* **EXERCISE REQUIREMENTS**: Rewrite the lines in all the rows below as one numbered list, omitting any blank lines.
----- DATA SUPPLIED -----
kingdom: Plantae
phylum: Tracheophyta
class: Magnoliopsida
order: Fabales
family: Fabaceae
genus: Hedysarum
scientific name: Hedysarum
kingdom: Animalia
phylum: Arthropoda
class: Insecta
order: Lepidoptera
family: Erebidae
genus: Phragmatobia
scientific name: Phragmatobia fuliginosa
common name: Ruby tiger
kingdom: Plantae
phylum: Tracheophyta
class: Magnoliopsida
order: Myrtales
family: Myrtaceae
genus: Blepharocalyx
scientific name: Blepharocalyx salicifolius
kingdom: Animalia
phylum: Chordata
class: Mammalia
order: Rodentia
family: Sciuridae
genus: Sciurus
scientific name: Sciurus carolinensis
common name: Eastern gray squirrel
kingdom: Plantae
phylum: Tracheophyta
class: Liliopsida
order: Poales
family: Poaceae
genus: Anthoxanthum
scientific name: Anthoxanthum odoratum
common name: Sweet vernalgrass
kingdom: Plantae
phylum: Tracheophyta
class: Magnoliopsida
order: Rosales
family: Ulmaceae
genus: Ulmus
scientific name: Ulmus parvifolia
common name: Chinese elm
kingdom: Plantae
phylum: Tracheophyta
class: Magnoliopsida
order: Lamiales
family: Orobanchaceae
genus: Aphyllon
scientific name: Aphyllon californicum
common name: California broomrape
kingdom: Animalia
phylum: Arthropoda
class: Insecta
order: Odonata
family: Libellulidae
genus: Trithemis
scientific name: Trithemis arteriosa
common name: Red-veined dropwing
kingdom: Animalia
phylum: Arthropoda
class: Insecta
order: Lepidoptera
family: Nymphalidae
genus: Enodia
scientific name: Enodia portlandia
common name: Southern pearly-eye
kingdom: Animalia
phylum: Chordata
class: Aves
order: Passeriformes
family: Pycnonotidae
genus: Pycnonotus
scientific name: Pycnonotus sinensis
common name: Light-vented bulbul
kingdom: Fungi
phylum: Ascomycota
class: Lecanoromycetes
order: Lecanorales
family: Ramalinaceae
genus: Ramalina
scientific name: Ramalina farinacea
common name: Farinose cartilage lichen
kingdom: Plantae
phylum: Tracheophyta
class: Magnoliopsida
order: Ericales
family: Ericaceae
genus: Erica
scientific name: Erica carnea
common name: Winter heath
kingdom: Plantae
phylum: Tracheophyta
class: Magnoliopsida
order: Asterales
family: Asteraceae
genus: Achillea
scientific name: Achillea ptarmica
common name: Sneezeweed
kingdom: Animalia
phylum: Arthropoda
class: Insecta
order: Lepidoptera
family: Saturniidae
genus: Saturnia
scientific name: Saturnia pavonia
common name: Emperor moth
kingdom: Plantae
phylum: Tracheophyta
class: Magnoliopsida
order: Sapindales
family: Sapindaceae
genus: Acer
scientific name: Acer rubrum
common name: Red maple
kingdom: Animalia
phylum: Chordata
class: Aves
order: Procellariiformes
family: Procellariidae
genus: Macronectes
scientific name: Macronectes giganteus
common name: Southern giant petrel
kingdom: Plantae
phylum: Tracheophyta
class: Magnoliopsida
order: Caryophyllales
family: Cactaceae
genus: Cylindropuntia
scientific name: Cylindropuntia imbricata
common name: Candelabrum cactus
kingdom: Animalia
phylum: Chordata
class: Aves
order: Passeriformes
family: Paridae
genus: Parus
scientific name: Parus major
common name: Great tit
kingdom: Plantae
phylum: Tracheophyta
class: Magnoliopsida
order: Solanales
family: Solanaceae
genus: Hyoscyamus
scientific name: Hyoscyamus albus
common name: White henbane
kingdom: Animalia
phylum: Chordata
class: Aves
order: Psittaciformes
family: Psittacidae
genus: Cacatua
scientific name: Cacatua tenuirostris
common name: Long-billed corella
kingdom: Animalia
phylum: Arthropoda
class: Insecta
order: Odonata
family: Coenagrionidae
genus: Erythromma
-----
* **THE COMPLETED TASK**:
1. kingdom: Plantae
2. phylum: Tracheophyta
3. class: Magnoliopsida
4. order: Fabales
5. family: Fabaceae
6. genus: Hedysarum
7. scientific name: Hedysarum
8. kingdom: Animalia
9. phylum: Arthropoda
10. class: Insecta
11. order: Lepidoptera
12. family: Erebidae
13. genus: Phragmatobia
14. scientific name: Phragmatobia fuliginosa
15. common name: Ruby tiger
16. kingdom: Plantae
17. phylum: Tracheophyta
18. class: Magnoliopsida
19. order: Myrtales
20. family: Myrtaceae
21. genus: Blepharocalyx
22. scientific name: Blepharocalyx salicifolius
23. kingdom: Animalia
24. phylum: Chordata
25. class: Mammalia
26. order: Rodentia
27. family: Sciuridae
28. genus: Sciurus
29. scientific name: Sciurus carolinensis
30. common name: Eastern gray squirrel
31. kingdom: Plantae
32. phylum: Tracheophyta
33. class: Liliopsida
34. order: Poales
35. family: Poaceae
36. genus: Anthoxanthum
37. scientific name: Anthoxanthum odoratum
38. common name: Sweet vernalgrass
39. kingdom: Plantae
40. phylum: Tracheophyta
41. class: Magnoliopsida
42. order: Rosales
43. family: Ulmaceae
44. genus: Ulmus
45. scientific name: Ulmus parvifolia
46. common name: Chinese elm
47. kingdom: Plantae
48. phylum: Tracheophyta
49. class: Magnoliopsida
50. order: Lamiales
51. family: Orobanchaceae
52. genus: Aphyllon
53. scientific name: Aphyllon californicum
54. common name: California broomrape
55. kingdom: Animalia
56. phylum: Arthropoda
57. class: Insecta
58. order: Odonata
59. family: Libellulidae
60. genus: Trithemis
61. scientific name: Trithemis arteriosa
62. common name: Red-veined dropwing
63. kingdom: Animalia
64. phylum: Arthropoda
65. class: Insecta
66. order: Lepidoptera
67. family: Nymphalidae
68. genus: Enodia
69. scientific name: Enodia portlandia
70. common name: Southern pearly-eye
71. kingdom: Animalia
72. phylum: Chordata
73. class: Aves
74. order: Passeriformes
75. family: Pycnonotidae
76. genus: Pycnonotus
77. scientific name: Pycnonotus sinensis
78. common name: Light-vented bulbul
79. kingdom: Fungi
80. phylum: Ascomycota
81. class: Lecanoromycetes
82. order: Lecanorales
83. family: Ramalinaceae
84. genus: Ramalina
85. scientific name: Ramalina farinacea
86. common name: Farinose cartilage lichen
87. kingdom: Plantae
88. phylum: Tracheophyta
89. class: Magnoliopsida
90. order: Ericales
91. family: Ericaceae
92. genus: Erica
93. scientific name: Erica carnea
94. common name: Winter heath
95. kingdom: Plantae
96. phylum: Tracheophyta
97. class: Magnoliopsida
98. order: Asterales
99. family: Asteraceae
100. genus: Achillea
101. scientific name: Achillea ptarmica
102. common name: Sneezeweed
103. kingdom: Animalia
104. phylum: Arthropoda
105. class: Insecta
106. order: Lepidoptera
107. family: Saturniidae
108. genus: Saturnia
109. scientific name: Saturnia pavonia
110. common name: Emperor moth
111. kingdom: Plantae
112. phylum: Tracheophyta
113. class: Magnoliopsida
114. order: Sapindales
115. family: Sapindaceae
116. genus: Acer
117. scientific name: Acer rubrum
118. common name: Red maple
119. kingdom: Animalia
120. phylum: Chordata
121. class: Aves
122. order: Procellariiformes
123. family: Procellariidae
124. genus: Macronectes
125. scientific name: Macronectes giganteus
126. common name: Southern giant petrel
127. kingdom: Plantae
128. phylum: Tracheophyta
129. class: Magnoliopsida
130. order: Caryophyllales
131. family: Cactaceae
132. genus: Cylindropuntia
133. scientific name: Cylindropuntia imbricata
134. common name: Candelabrum cactus
135. kingdom: Animalia
136. phylum: Chordata
137. class: Aves
138. order: Passeriformes
139. family: Paridae
140. genus: Parus
141. scientific name: Parus major
142. common name: Great tit
143. kingdom: Plantae
144. phylum: Tracheophyta
145. class: Magnoliopsida
146. order: Solanales
147. family: Solanaceae
148. genus: Hyoscyamus
149. scientific name: Hyoscyamus albus
150. common name: White henbane
151. kingdom: Animalia
152. phylum: Chordata
153. class: Aves
154. order: Psittaciformes
155. family: Psittacidae
156. genus: Cacatua
157. scientific name: Cacatua tenuirostris
158. common name: Long-billed corella
159. kingdom: Animalia
160. phylum: Arthropoda
161. class: Insecta
162. order: Odonata
163. family: Coenagrionidae
164. genus: Erythromma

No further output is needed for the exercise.